The memories of D’Sean Perry, Lavel Davis Jr., and Devin Chandler anchor it all.

“It inspires me to push harder in everything,” Hollins said. “I was just talking earlier – it inspired me more off the field than on the field. It opened my eyes to a lot of things that football is such a small part of life, such a small part of my journey. Losing my brothers, it was just like ‘wow, it can be gone in any moment.’ So how can I keep their flame lit? And I didn’t want to just do it through football. It’s broadened to calling my little brother every night making sure he did his homework, making sure he stretched, and drank water. Calling my mom, making sure she’s drinking her water and making sure she’s OK. My grandmother, my sister, teammates. It spread. Just showing gratitude and appreciation is something I really gained from this experience. It has all around made me more determined to be better everywhere just for the ones I’ve lost and just so I can be comfortable in saying I’m carrying forward their legacy.”

Pursuing his graduate studies at Virginia was not necessarily a given. The shooting occurred on Grounds and Hollins said he considered leaving, like anyone likely would after a tragedy. In the end, though, he elected to return to Charlottesville and the team.

“I could have left, I could have transferred but I just think of that as sweeping things under the rug and not handling the situation as best as I could,” Hollins said. “I think the best place for me to move forward, not move on but move forward, and carry everything is from Charlottesville with the people who shared that experience with me. I know no one across the country feels the way we feel here in the facility, no one in the country knows how I feel about the situation besides the people here in this facility, and I got an uneasy feeling when I thought about leaving. Because I could have left, what if the coaches, what if I didn’t have the same support because they didn’t go through the experience with me. They didn’t know D’Sean, they didn’t coach Lavel, they didn’t know Devin. Those little things are what kept me here and I’m glad I stayed because the support is what I need right now to get through.”

Hollins has found that support all around Grounds, not just within the football program.
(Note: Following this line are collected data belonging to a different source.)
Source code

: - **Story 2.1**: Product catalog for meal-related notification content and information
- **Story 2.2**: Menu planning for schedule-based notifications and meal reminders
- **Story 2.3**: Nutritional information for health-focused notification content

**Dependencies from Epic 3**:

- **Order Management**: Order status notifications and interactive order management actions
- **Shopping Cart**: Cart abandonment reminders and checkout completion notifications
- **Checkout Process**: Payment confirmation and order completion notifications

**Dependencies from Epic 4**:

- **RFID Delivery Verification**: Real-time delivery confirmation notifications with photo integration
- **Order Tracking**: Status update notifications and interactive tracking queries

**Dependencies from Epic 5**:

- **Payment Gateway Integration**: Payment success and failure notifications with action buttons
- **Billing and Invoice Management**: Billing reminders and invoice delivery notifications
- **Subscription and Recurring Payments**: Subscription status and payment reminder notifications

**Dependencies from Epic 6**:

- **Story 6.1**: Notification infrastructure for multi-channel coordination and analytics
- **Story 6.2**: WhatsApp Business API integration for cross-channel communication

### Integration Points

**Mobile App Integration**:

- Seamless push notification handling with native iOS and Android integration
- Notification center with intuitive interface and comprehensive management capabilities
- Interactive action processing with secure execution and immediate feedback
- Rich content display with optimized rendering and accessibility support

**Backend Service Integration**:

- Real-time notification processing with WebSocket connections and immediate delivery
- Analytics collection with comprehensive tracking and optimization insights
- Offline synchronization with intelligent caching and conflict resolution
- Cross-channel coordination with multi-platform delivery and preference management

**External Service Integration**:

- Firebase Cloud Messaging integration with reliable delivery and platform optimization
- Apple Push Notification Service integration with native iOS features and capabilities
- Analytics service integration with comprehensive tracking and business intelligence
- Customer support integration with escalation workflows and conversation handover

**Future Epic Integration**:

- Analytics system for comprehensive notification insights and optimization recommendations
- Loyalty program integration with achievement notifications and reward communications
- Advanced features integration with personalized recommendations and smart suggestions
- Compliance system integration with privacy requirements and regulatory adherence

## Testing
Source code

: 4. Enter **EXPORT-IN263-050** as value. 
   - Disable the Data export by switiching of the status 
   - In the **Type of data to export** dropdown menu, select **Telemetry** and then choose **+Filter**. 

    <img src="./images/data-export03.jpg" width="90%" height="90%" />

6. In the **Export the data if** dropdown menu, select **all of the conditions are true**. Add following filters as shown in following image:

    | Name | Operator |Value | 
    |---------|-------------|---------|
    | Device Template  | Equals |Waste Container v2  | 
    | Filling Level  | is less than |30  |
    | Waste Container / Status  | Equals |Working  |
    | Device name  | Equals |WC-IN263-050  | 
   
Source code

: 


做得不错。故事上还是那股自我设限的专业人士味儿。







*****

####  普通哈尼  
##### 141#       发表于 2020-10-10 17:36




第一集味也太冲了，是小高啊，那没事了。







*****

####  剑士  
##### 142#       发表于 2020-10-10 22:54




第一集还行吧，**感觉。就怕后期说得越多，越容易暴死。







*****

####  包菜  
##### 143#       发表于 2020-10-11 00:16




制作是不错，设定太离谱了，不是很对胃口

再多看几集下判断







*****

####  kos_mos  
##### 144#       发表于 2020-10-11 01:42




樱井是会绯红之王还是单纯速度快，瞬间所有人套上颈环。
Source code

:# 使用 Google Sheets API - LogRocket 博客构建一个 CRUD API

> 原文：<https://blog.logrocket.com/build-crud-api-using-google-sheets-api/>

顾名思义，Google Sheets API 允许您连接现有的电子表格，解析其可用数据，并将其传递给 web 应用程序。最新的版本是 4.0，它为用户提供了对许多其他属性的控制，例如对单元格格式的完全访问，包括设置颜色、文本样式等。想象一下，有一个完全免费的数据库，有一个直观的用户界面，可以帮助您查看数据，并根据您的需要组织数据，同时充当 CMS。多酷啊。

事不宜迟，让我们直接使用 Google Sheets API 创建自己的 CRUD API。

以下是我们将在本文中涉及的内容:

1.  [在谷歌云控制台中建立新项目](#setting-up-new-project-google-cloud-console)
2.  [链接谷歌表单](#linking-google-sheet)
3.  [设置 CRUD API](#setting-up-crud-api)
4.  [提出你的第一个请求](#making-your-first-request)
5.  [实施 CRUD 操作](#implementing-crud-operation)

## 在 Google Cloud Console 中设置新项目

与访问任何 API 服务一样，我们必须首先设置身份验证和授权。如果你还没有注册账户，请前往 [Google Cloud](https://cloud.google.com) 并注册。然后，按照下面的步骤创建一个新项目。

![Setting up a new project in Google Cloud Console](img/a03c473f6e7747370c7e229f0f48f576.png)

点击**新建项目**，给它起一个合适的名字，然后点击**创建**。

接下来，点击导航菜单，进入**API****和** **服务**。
The return to the University was “overwhelming” at first and the early days contained multiple people approaching him daily with questions, but overall he said the support from teachers, classmates, and teammates has been great. He said he appreciates when someone asks small questions like ‘Are you doing better?’ or ‘Is today better than yesterday?’ and shows genuine concern for his well-being.

Generally, Hollins said that no one is forcing support on to him either. It’s given when needed.

It all has been a day by day process that started with his return from the winter break.

“I’ll start with my first day coming back to Grounds in the winter,” Hollins said. “It was a bit overwhelming obviously for obvious reasons. But just being around my teammates and my coaches, from top to bottom the support has been amazing. From Miss Carla [Williams] to the janitors to the people in the dining hall, they’re all showing great support. I just feel really blessed to be back on Grounds and to be able to continue my dream, my former teammates’ dream, to graduate last December, graduate again this December. It’s just a lot of blessings in some tough times that are hard to see, but I try to continue to move forward.”

While Hollins continues to move forward and tries to honor the lives lost, there still is no answer to one of the tragedy’s most difficult questions. Why? Hollins said he knows that he won’t get an answer for that, something that he tries to deal with through patience and trusting that God has a plan that put him in a position to inspire and bless others.

“I mean it’s a literally miracle that I’m here today,” Hollins said. “Just living that out. My mom tells me be a blessing to others, make someone smile, make someone’s day every day, and spread my blessings so that’s what I try to do.”